Work instruction:
Leaving out any pictures, print the entries that follow exactly as they stand.

(User interface change data)
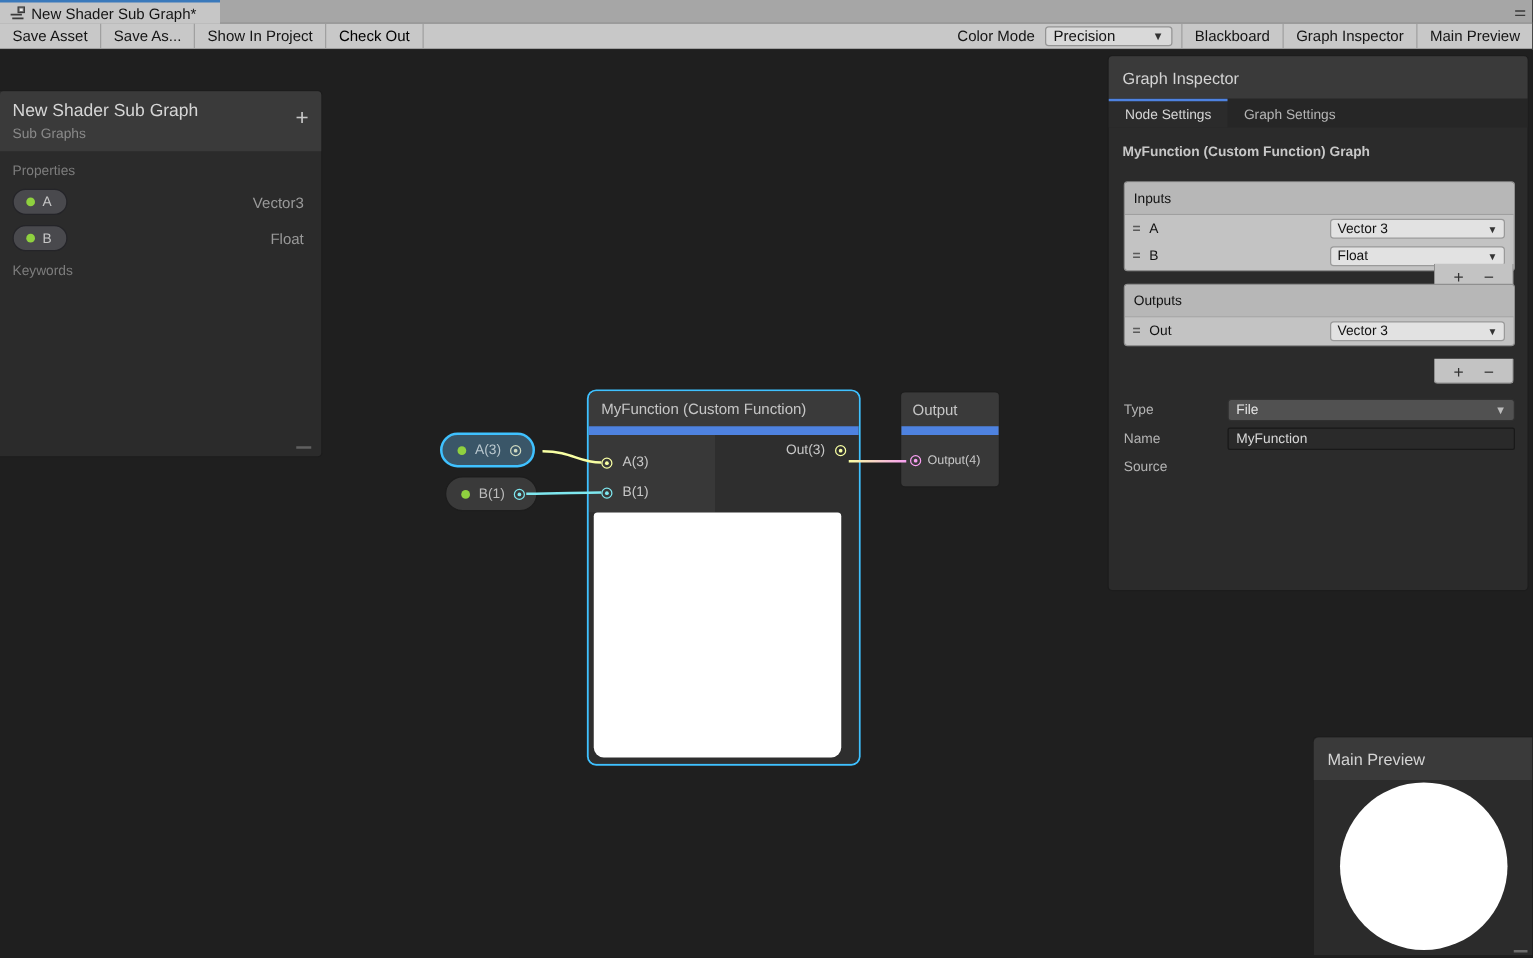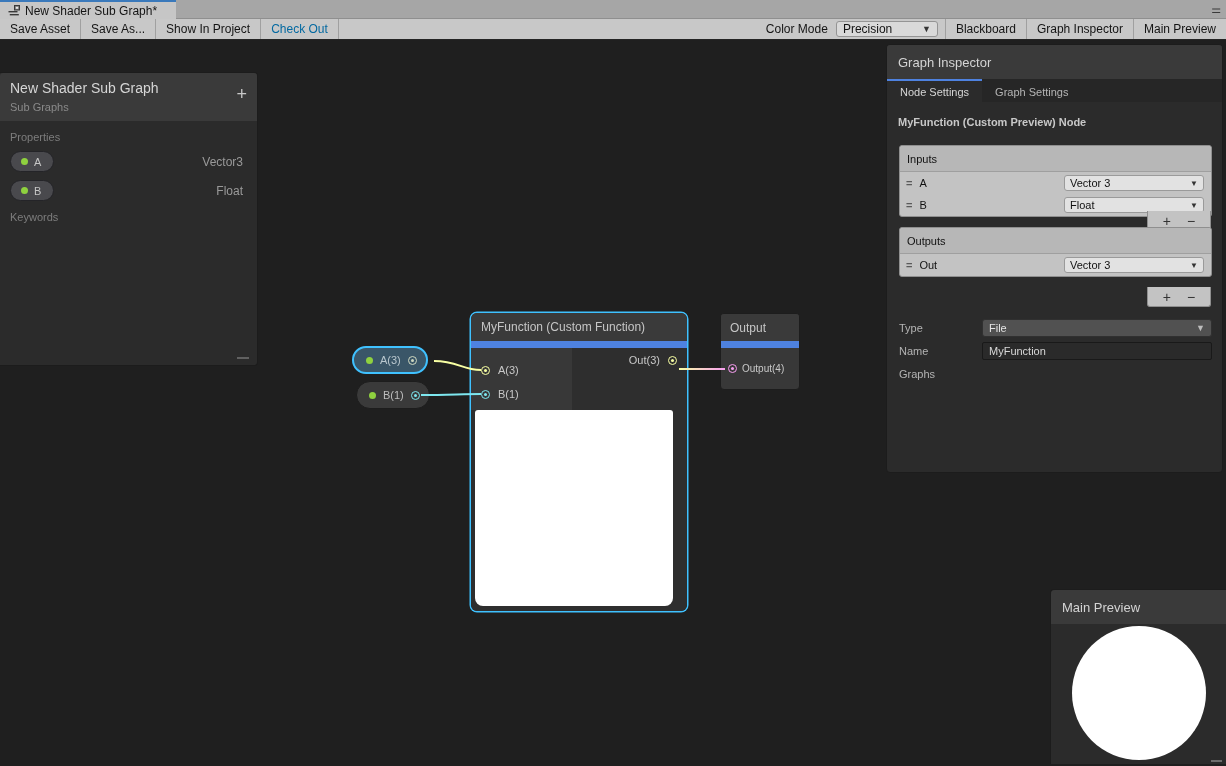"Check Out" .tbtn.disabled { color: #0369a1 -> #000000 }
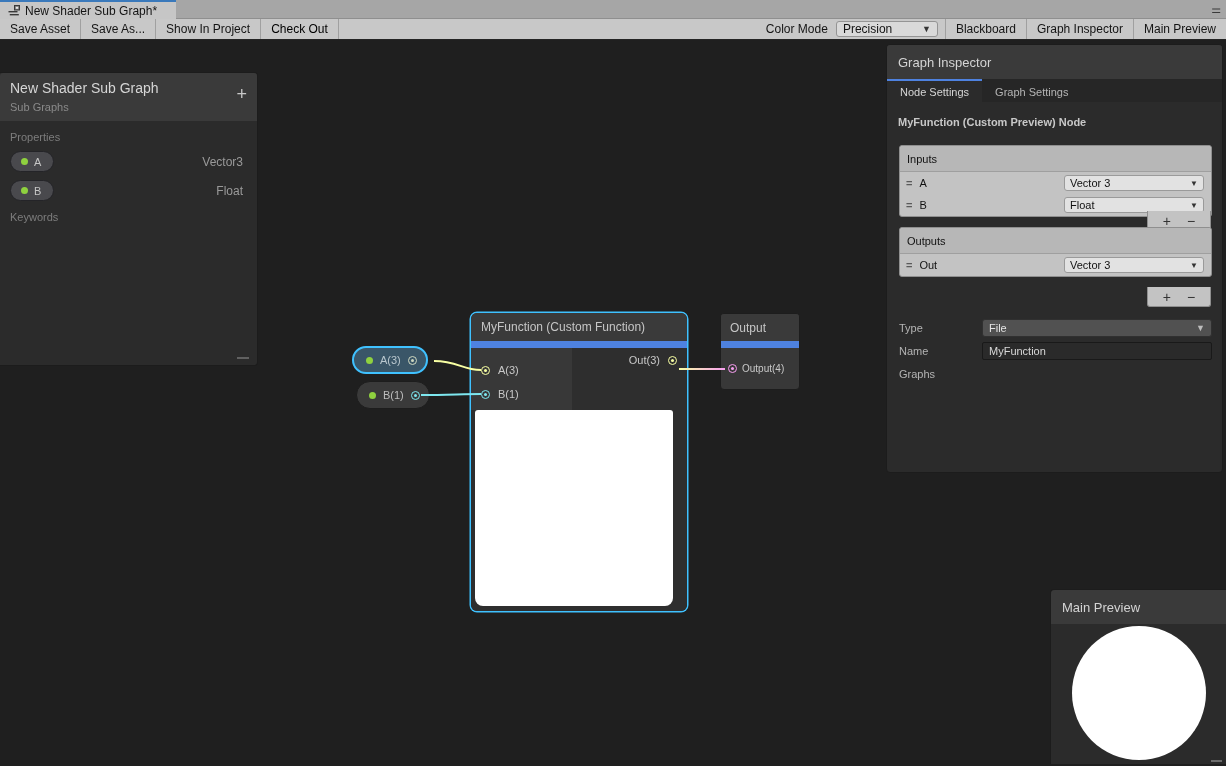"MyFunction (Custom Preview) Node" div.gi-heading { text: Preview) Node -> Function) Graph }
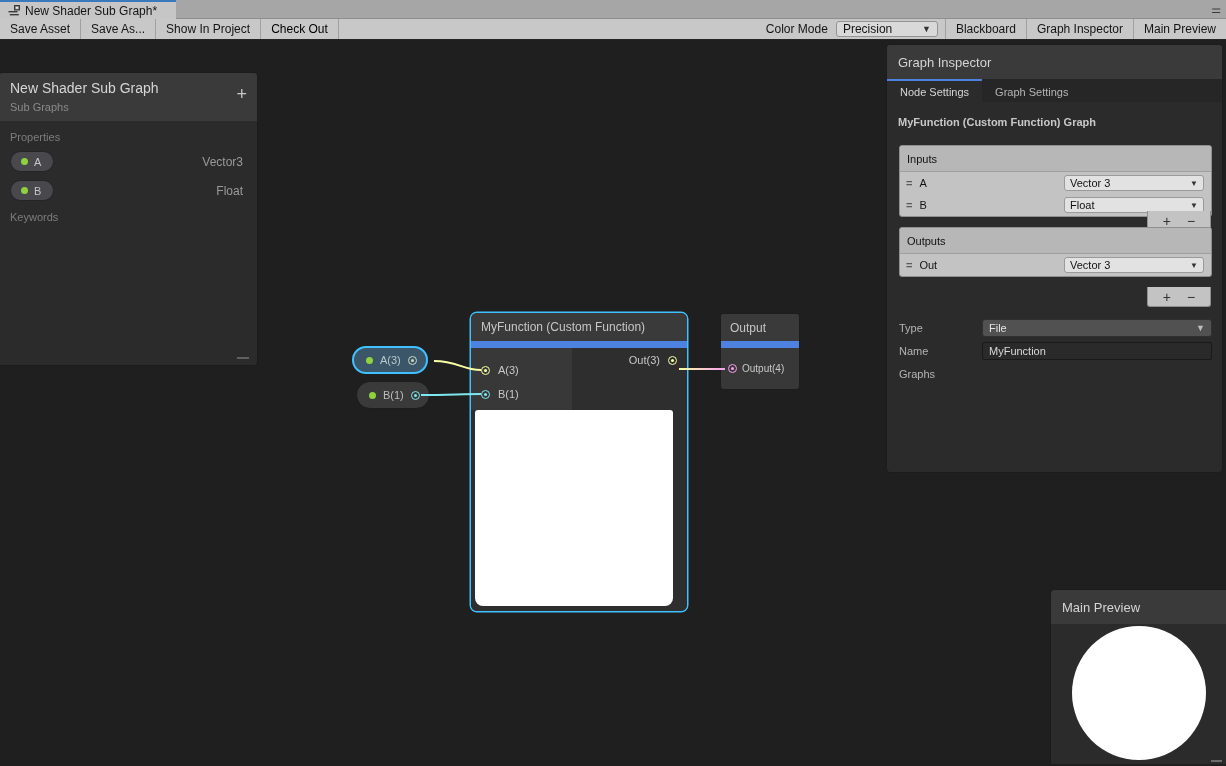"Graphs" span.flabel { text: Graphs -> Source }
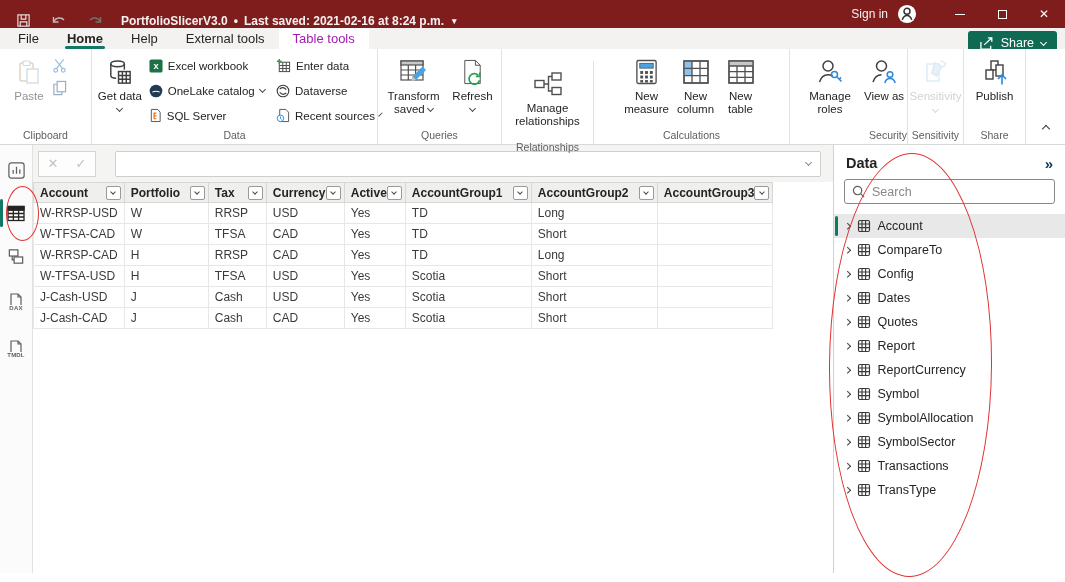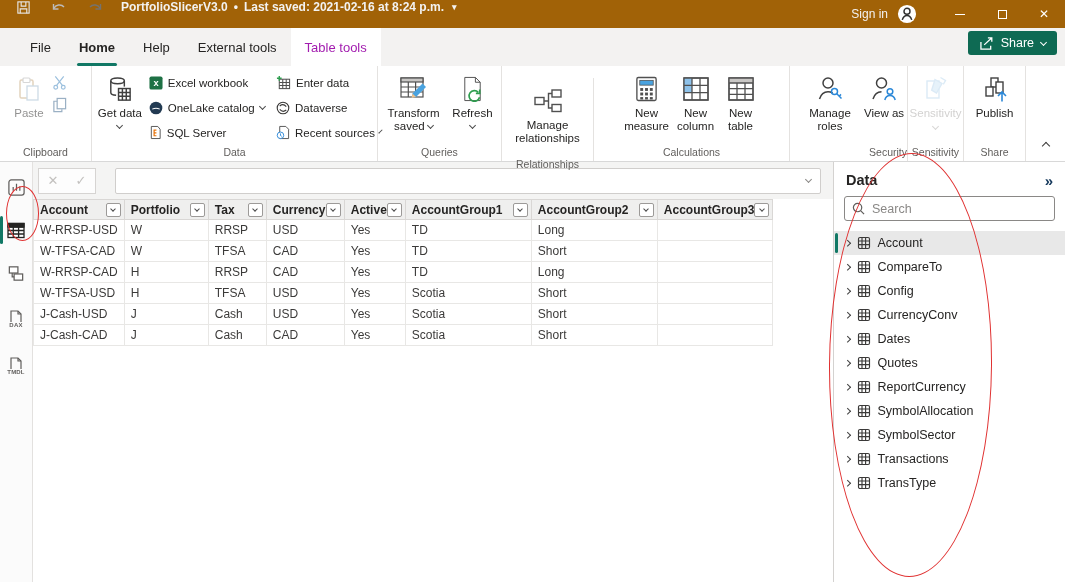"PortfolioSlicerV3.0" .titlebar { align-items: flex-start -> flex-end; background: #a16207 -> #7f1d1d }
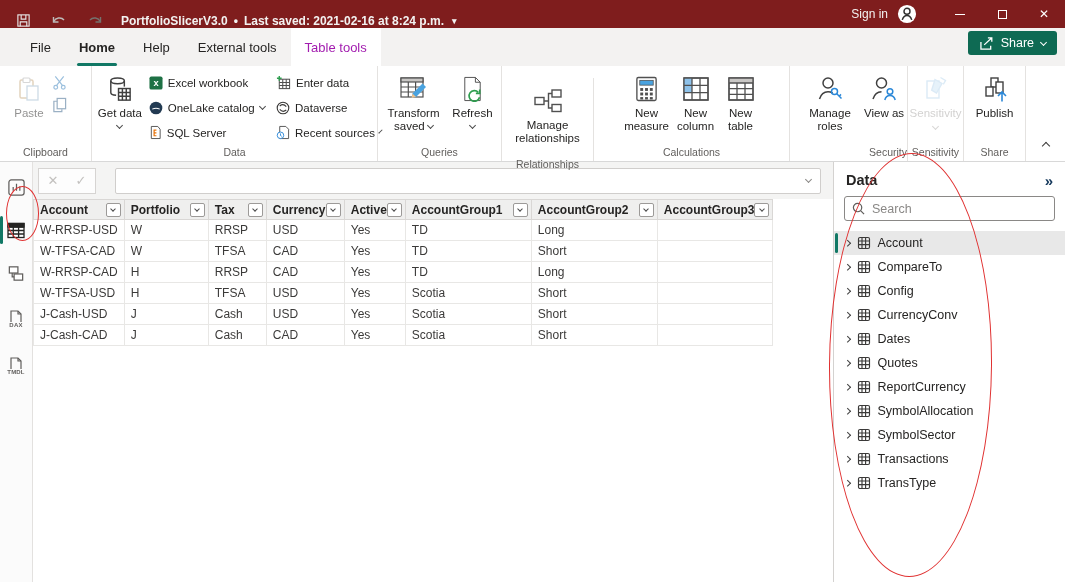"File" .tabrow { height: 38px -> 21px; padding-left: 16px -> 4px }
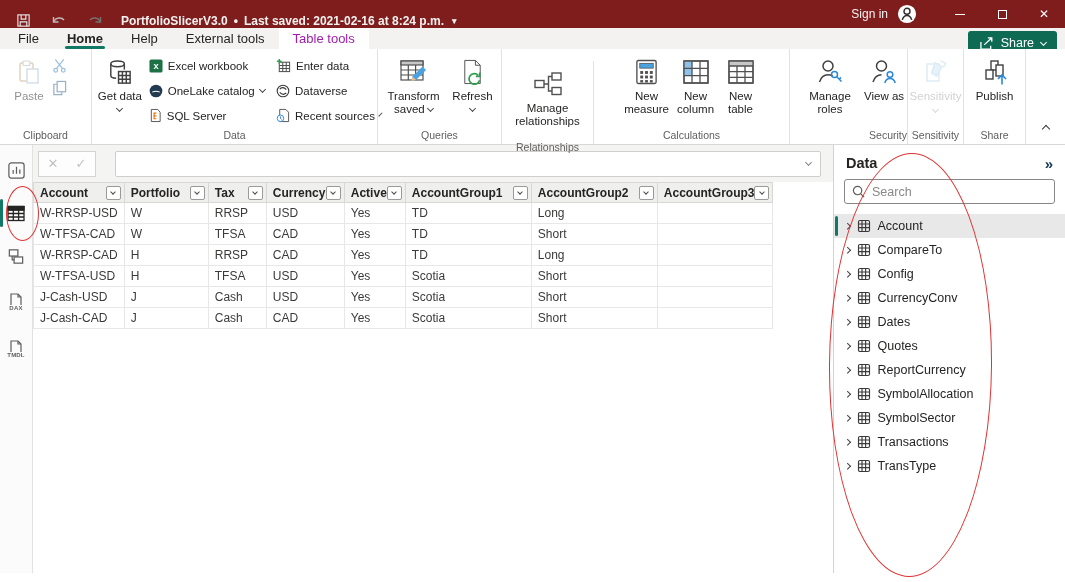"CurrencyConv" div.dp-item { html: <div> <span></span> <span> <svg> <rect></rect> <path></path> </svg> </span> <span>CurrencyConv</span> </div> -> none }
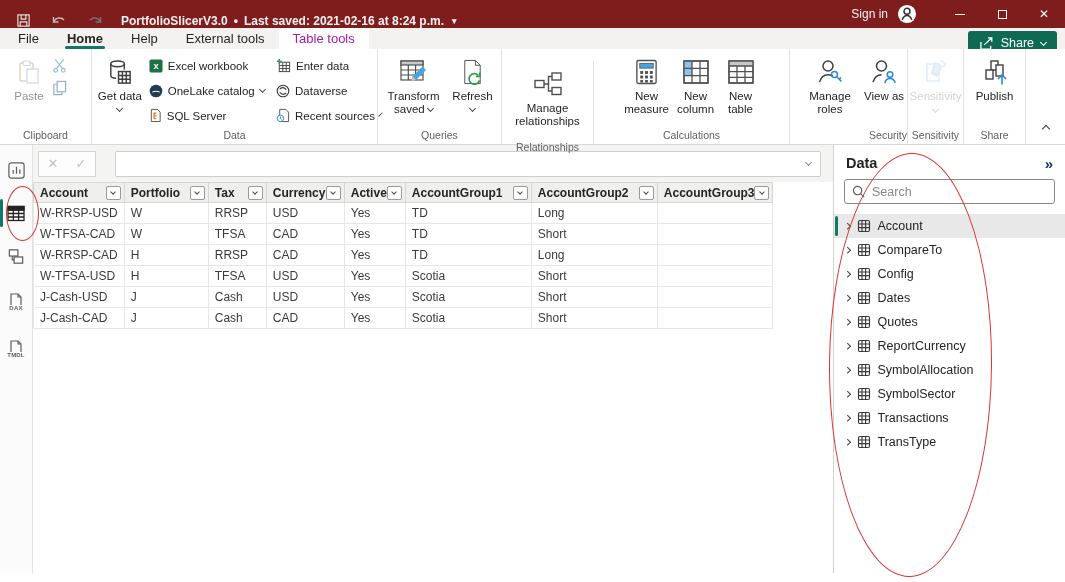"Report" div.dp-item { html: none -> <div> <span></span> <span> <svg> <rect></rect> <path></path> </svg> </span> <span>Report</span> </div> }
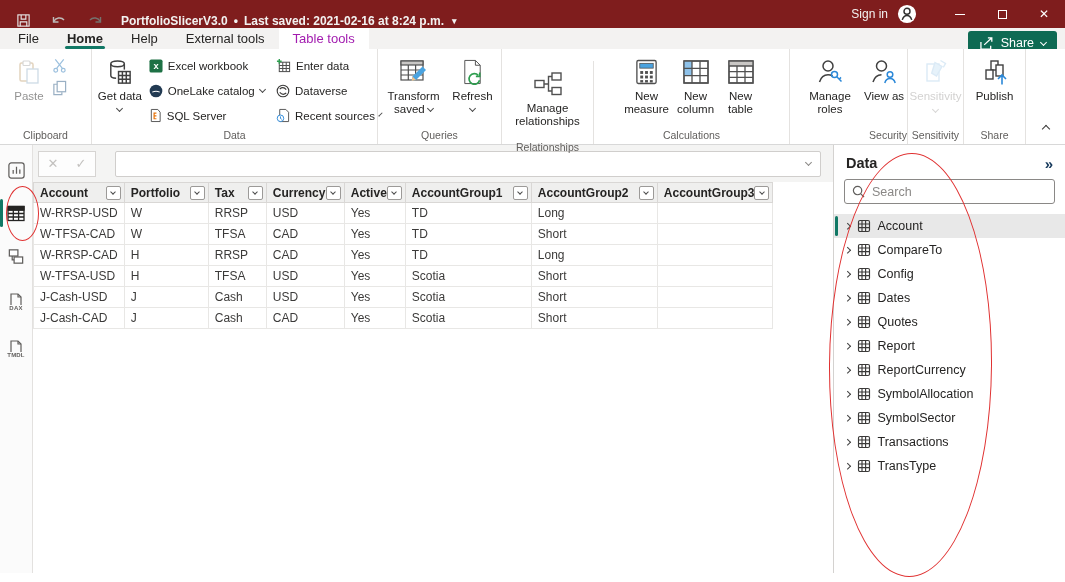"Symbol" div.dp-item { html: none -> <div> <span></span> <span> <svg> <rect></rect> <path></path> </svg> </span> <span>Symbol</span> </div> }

Written answer:
"Check Out" .tbtn.disabled { color: #0369a1 -> #000000 }
"MyFunction (Custom Preview) Node" div.gi-heading { text: Preview) Node -> Function) Graph }
"Graphs" span.flabel { text: Graphs -> Source }
"PortfolioSlicerV3.0" .titlebar { align-items: flex-start -> flex-end; background: #a16207 -> #7f1d1d }
"File" .tabrow { height: 38px -> 21px; padding-left: 16px -> 4px }
"CurrencyConv" div.dp-item { html: <div> <span></span> <span> <svg> <rect></rect> <path></path> </svg> </span> <span>CurrencyConv</span> </div> -> none }
"Report" div.dp-item { html: none -> <div> <span></span> <span> <svg> <rect></rect> <path></path> </svg> </span> <span>Report</span> </div> }
"Symbol" div.dp-item { html: none -> <div> <span></span> <span> <svg> <rect></rect> <path></path> </svg> </span> <span>Symbol</span> </div> }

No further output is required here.